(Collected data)
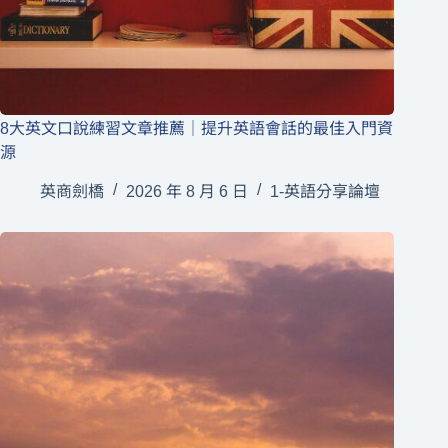
8大英文口說練習文章推薦｜提升英語會話的最佳入門資
源
英商劍橋
2026 年 8 月 6 日
1-英語分享論壇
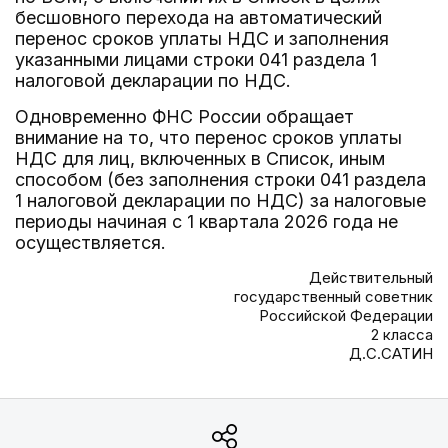
бесшовного перехода на автоматический
перенос сроков уплаты НДС и заполнения
указанными лицами строки 041 раздела 1
налоговой декларации по НДС.
Одновременно ФНС России обращает
внимание на то, что перенос сроков уплаты
НДС для лиц, включенных в Список, иным
способом (без заполнения строки 041 раздела
1 налоговой декларации по НДС) за налоговые
периоды начиная с 1 квартала 2026 года не
осуществляется.
Действительный
государственный советник
Российской Федерации
2 класса
Д.С.САТИН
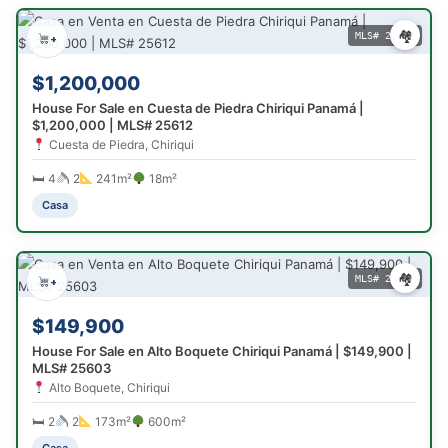
🏘
MLS# 25612
+
$1,200,000
House For Sale en Cuesta de Piedra Chiriqui Panamá |
$1,200,000 | MLS# 25612
Cuesta de Piedra, Chiriqui
🛏 4
2
241m²
18m²
Casa
🏘
MLS# 25603
+
$149,900
House For Sale en Alto Boquete Chiriqui Panamá | $149,900 |
MLS# 25603
Alto Boquete, Chiriqui
🛏 2
2
173m²
600m²
Casa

» Goal of the exercise:
Write out again the rows from the line with "бесшовного перехода на автоматический" through the end of the rows, including both ends. Leave the pictures out.

» Task result:
бесшовного перехода на автоматический
перенос сроков уплаты НДС и заполнения
указанными лицами строки 041 раздела 1
налоговой декларации по НДС.
Одновременно ФНС России обращает
внимание на то, что перенос сроков уплаты
НДС для лиц, включенных в Список, иным
способом (без заполнения строки 041 раздела
1 налоговой декларации по НДС) за налоговые
периоды начиная с 1 квартала 2026 года не
осуществляется.
Действительный
государственный советник
Российской Федерации
2 класса
Д.С.САТИН
🏘
MLS# 25612
+
$1,200,000
House For Sale en Cuesta de Piedra Chiriqui Panamá |
$1,200,000 | MLS# 25612
Cuesta de Piedra, Chiriqui
🛏 4
2
241m²
18m²
Casa
🏘
MLS# 25603
+
$149,900
House For Sale en Alto Boquete Chiriqui Panamá | $149,900 |
MLS# 25603
Alto Boquete, Chiriqui
🛏 2
2
173m²
600m²
Casa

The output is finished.